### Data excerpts
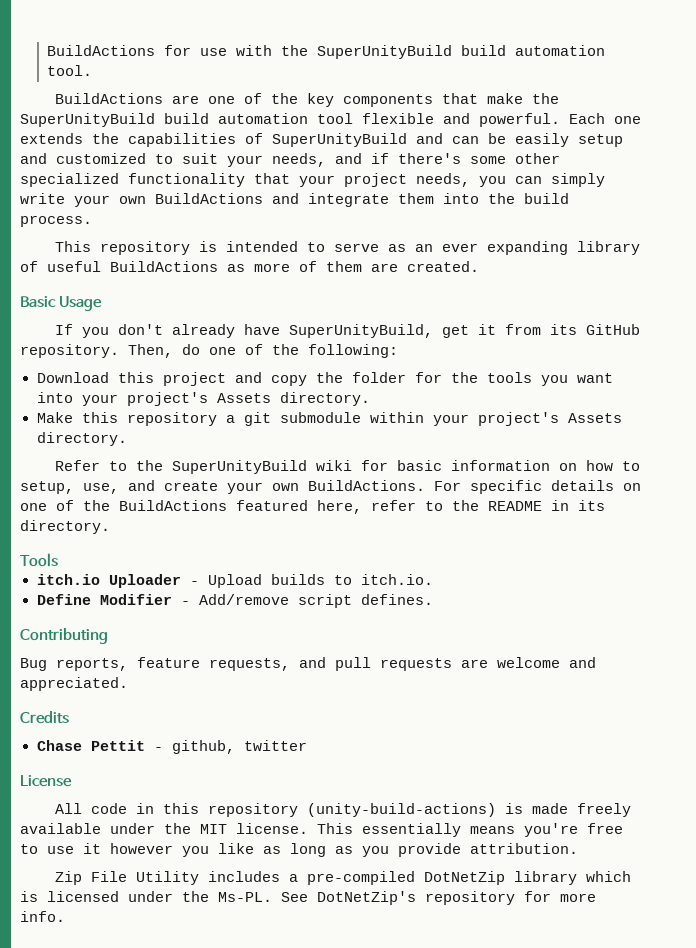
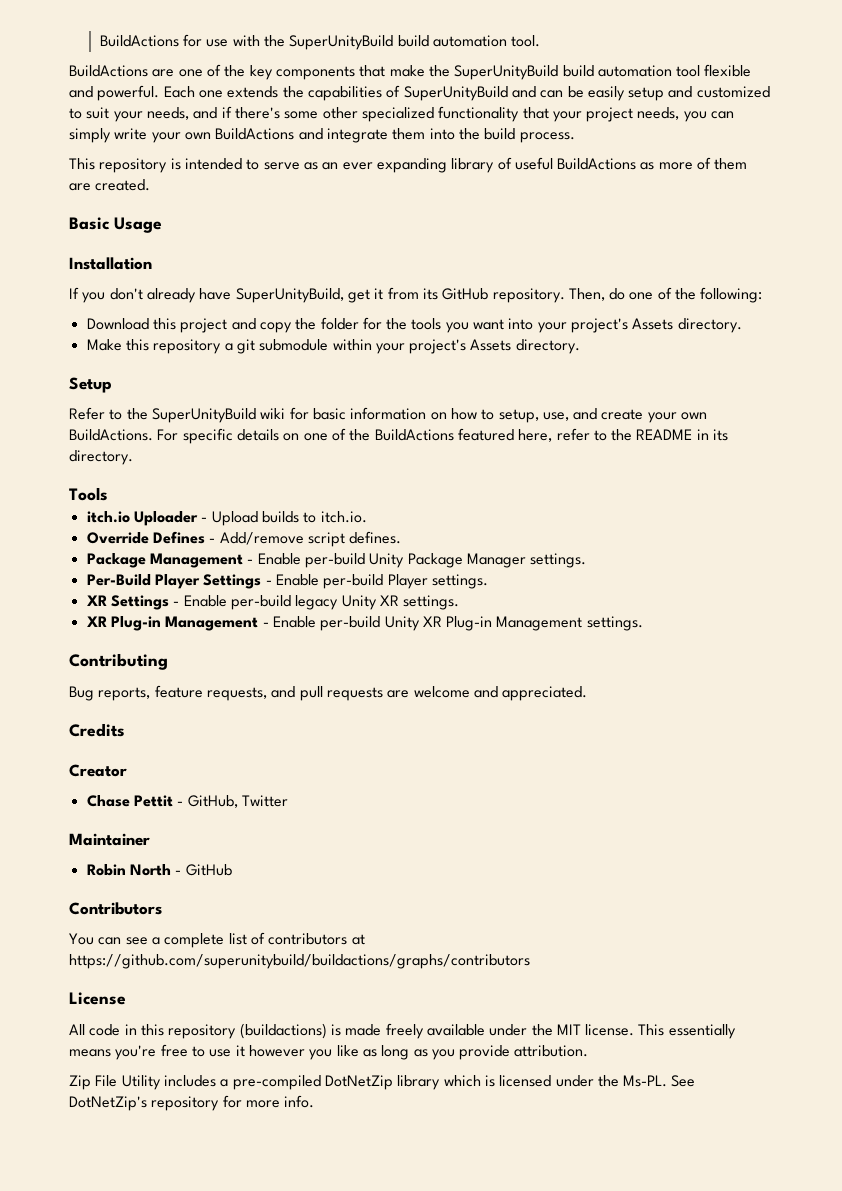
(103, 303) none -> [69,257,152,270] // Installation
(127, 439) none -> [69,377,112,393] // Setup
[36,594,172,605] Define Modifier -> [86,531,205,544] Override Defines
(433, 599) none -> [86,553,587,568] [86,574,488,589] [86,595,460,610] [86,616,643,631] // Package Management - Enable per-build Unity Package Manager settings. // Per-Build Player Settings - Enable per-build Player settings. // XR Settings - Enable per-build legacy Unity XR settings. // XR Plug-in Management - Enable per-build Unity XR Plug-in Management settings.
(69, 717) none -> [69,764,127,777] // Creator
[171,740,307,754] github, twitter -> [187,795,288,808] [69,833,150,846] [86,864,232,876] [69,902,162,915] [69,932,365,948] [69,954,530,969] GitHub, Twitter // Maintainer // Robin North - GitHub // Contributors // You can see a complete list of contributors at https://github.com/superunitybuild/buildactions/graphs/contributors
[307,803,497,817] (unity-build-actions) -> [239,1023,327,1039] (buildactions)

### ABOUT THIS EXERCISE
Copy every entry exactly, leaving out the pictures.

### ANSWER TO THIS EXERCISE
(103, 303) none -> [69,257,152,270] // Installation
(127, 439) none -> [69,377,112,393] // Setup
[36,594,172,605] Define Modifier -> [86,531,205,544] Override Defines
(433, 599) none -> [86,553,587,568] [86,574,488,589] [86,595,460,610] [86,616,643,631] // Package Management - Enable per-build Unity Package Manager settings. // Per-Build Player Settings - Enable per-build Player settings. // XR Settings - Enable per-build legacy Unity XR settings. // XR Plug-in Management - Enable per-build Unity XR Plug-in Management settings.
(69, 717) none -> [69,764,127,777] // Creator
[171,740,307,754] github, twitter -> [187,795,288,808] [69,833,150,846] [86,864,232,876] [69,902,162,915] [69,932,365,948] [69,954,530,969] GitHub, Twitter // Maintainer // Robin North - GitHub // Contributors // You can see a complete list of contributors at https://github.com/superunitybuild/buildactions/graphs/contributors
[307,803,497,817] (unity-build-actions) -> [239,1023,327,1039] (buildactions)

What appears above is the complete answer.